- POSTED: 08 Feb 2014 06:11
The US Treasury said it was launching "extraordinary" money management procedures to keep paying its bills as its ability to borrow to finance the country's deficit was capped.
WASHINGTON: The US Treasury said on Friday it was launching "extraordinary" money management procedures to keep paying its bills as its ability to borrow to finance the country's deficit was capped.
The official debt ceiling was to be reinstated late Friday at the current borrowing level - nearly US$17.3 trillion - as Congress and the White House squared off in the newest battle over the cap that could, for the fourth time in three years, push the US close to a default.
In a letter, Treasury Secretary Jacob Lew told John Boehner, the Speaker of the House of Representatives, that "it would be a mistake to wait until the last possible minute" to raise the ceiling.
Special measures to keep up with the government's obligations would only last three weeks, he said.
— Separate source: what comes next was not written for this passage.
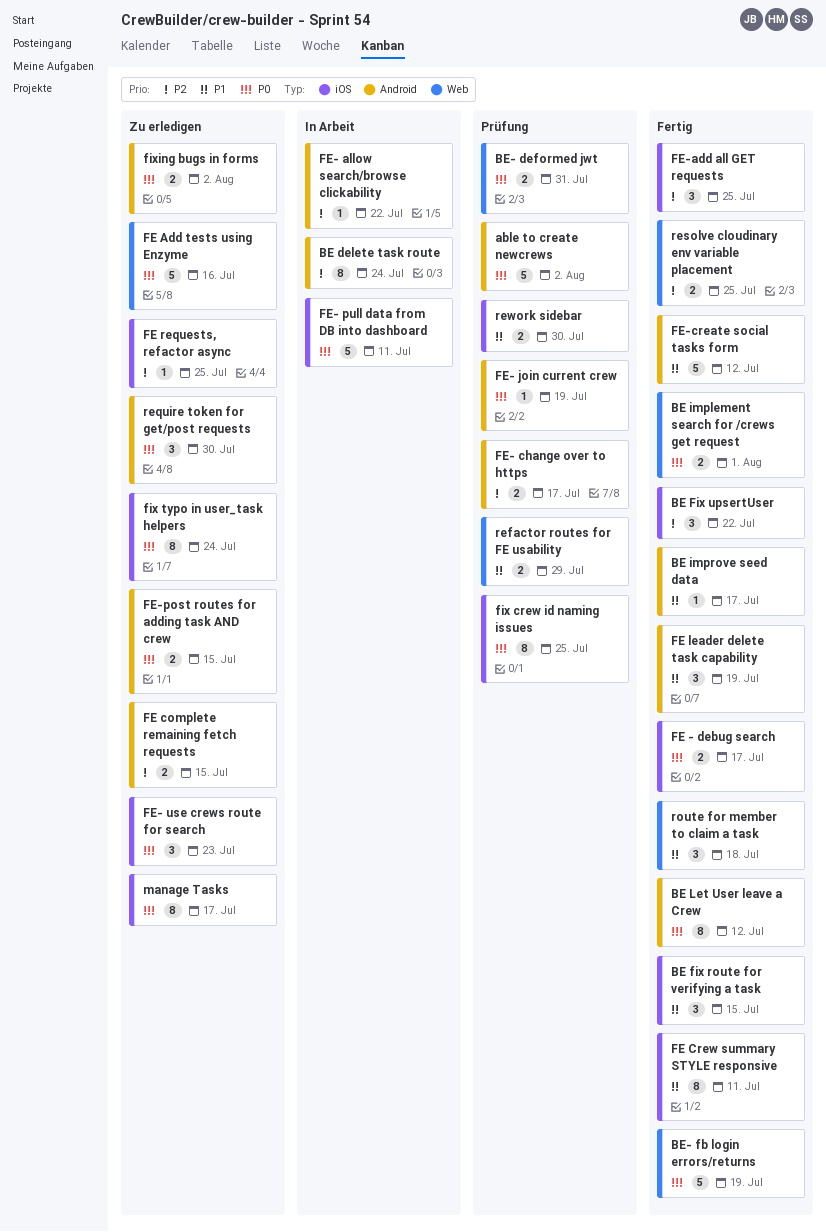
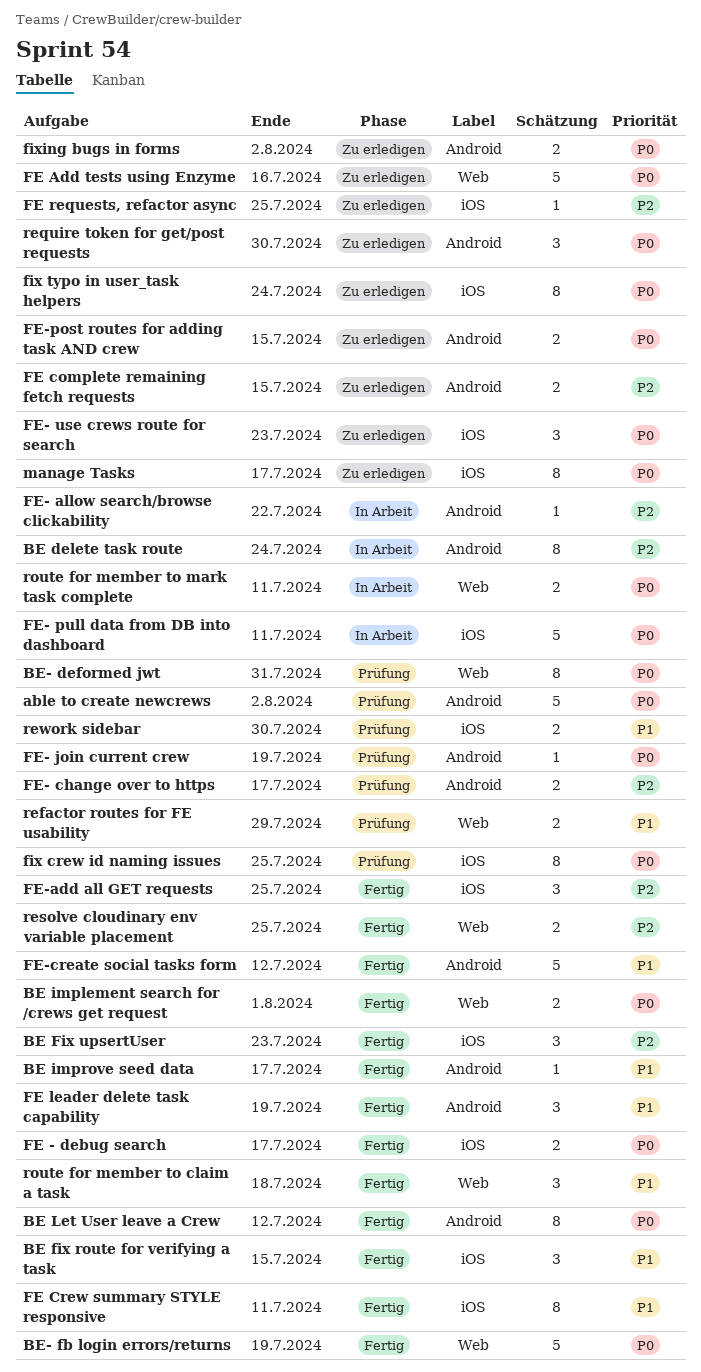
BE Fix upsertUser, due: Jul 22 -> Jul 23
BE- deformed jwt, estimate: 2 -> 8
route for member to mark task complete: none -> present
"We are not confident that the extraordinary measures will last beyond Thursday, February 27," Lew said.
"If Treasury has insufficient cash on hand, it would be impossible for our nation to meet all of its obligations for the first time in history."
The obligations include everything from ongoing operations to salaries and pensions to servicing the country's debt load.
Boehner's Republican Party has sought to tie budget measures to any legislation raising the debt ceiling, but President Barack Obama has repeatedly said he would not accept any conditions for an increase.
The government has a chronic budget deficit, projected at US$500 billion this year, which it needs to fund through borrowing.
On previous showdowns over the debt ceiling, businesses and investors became more cautious and US bond yields rose amid worry that the country could be forced to default on its debt.
The borrowing ceiling was last lifted in October, after a debt and budget fight that forced the temporary shutdown of much of the government.
In a similar debt ceiling showdown in August 2011, Standard & Poor's dealt the country its first-ever credit rating downgrade, citing the uncertainty created by repeated budget and borrowing battles over policy making.